Hematologic adverse events of any grade were more common with niraparib, including thrombocytopenia (61.3% vs 5.6%), anemia (50.1% vs 6.7%), and neutropenia (30.2% vs 6.1%). Grade 3 or 4 adverse events occurred in 74.1% of the niraparib group and 22.9% of the placebo group, with the most common in the niraparib group being thrombocytopenia (33.8% vs 0.6%), anemia (25.3% vs 0%), and neutropenia (19.6% vs 1.7%). The most common grade 3 or 4 nonhematologic adverse events were fatigue (8.2% vs 0.6%) and hypertension (8.2% vs 2.2%). Myelodysplastic syndrome occurred in 1.4% of patients receiving niraparib.

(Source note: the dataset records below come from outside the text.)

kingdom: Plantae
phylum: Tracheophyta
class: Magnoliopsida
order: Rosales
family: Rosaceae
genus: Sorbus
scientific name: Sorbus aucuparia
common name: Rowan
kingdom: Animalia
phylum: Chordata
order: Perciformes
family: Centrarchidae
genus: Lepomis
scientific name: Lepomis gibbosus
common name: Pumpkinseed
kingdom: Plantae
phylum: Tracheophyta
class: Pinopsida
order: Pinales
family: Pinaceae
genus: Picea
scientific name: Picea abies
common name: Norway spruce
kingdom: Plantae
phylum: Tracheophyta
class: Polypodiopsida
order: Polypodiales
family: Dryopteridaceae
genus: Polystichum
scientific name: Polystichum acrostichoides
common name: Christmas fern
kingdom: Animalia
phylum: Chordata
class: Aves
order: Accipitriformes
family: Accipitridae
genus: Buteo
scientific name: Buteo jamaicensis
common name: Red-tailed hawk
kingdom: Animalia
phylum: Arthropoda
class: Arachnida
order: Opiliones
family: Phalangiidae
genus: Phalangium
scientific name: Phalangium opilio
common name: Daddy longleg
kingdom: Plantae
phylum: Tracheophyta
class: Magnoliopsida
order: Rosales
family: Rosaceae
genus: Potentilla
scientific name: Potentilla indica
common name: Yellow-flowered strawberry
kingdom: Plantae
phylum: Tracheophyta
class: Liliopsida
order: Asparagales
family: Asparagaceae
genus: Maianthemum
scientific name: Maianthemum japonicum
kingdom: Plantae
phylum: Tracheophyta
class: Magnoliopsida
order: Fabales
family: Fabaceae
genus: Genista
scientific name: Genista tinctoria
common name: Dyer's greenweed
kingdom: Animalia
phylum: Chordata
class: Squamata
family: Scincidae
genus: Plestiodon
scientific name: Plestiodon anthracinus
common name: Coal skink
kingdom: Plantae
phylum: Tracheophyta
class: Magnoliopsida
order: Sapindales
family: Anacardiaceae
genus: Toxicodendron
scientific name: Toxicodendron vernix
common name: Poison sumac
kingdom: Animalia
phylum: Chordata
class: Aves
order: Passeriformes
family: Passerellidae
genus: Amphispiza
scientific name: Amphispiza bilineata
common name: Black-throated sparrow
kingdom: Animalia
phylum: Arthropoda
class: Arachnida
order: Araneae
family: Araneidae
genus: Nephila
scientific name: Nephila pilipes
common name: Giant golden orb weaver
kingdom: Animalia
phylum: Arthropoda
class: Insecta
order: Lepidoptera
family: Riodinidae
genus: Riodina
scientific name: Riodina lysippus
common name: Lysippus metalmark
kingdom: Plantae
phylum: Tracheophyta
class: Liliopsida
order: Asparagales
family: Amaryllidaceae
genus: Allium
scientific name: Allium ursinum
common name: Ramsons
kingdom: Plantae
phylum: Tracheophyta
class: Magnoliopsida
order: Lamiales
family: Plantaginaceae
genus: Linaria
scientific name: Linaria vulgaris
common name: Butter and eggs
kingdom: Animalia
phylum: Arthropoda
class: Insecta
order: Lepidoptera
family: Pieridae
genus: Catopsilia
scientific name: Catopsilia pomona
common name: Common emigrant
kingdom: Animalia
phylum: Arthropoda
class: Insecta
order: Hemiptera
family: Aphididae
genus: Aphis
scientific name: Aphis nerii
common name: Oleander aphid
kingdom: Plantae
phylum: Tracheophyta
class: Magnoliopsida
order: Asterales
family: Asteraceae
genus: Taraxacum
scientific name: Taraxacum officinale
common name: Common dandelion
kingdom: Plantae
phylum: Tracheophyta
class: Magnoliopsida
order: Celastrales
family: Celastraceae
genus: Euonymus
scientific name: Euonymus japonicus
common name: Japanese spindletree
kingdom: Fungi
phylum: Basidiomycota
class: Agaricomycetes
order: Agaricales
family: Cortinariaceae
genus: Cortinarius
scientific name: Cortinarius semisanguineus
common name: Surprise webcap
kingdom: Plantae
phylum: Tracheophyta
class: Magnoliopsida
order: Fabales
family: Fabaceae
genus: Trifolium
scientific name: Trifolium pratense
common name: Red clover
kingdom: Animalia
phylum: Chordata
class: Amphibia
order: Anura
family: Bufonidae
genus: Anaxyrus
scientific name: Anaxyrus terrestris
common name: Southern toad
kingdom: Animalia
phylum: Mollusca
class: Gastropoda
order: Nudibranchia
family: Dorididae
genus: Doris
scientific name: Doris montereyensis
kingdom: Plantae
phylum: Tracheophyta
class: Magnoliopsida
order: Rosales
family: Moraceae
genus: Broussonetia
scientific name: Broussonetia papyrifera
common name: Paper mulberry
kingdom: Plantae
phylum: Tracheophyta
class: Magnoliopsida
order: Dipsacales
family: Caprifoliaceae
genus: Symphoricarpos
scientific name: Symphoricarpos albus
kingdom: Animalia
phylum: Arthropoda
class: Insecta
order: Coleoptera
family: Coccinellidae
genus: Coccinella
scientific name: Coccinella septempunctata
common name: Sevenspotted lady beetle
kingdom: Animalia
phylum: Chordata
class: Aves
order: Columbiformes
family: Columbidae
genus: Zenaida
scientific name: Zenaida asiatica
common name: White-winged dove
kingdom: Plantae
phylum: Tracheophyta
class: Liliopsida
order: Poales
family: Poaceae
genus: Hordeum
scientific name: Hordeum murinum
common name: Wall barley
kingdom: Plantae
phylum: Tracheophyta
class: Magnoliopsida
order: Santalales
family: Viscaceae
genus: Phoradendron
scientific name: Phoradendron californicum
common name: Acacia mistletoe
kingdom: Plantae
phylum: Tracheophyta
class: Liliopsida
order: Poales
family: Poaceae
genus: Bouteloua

Grade 3 or 4 hematologic abnormalities were managed with dose reduction. Most of the hematologic abnormalities in the niraparib group occurred during the first three treatment cycles, with individualized dose adjustment resulting in a lower rate of grade 3 or 4 events thereafter. Treatment was discontinued due to an adverse event in 14.7% vs 2.2%.

No on-treatment deaths were reported. Three patients (one in the niraparib group) died during follow-up due to myelodysplastic syndrome or acute myeloid leukemia; one death in each group was considered related to treatment.

The investigators concluded: “Among patients with platinum-sensitive, recurrent ovarian cancer, the median duration of progression-free survival was significantly longer among those receiving niraparib than among those receiving placebo, regardless of the presence or absence of gBRCA mutations or [homologous recombination deficiency] status, with moderate bone marrow toxicity.”

The study was funded by Tesaro.

The content in this post has not been reviewed by the American Society of Clinical Oncology, Inc. (ASCO®) and does not necessarily reflect the ideas and opinions of ASCO®.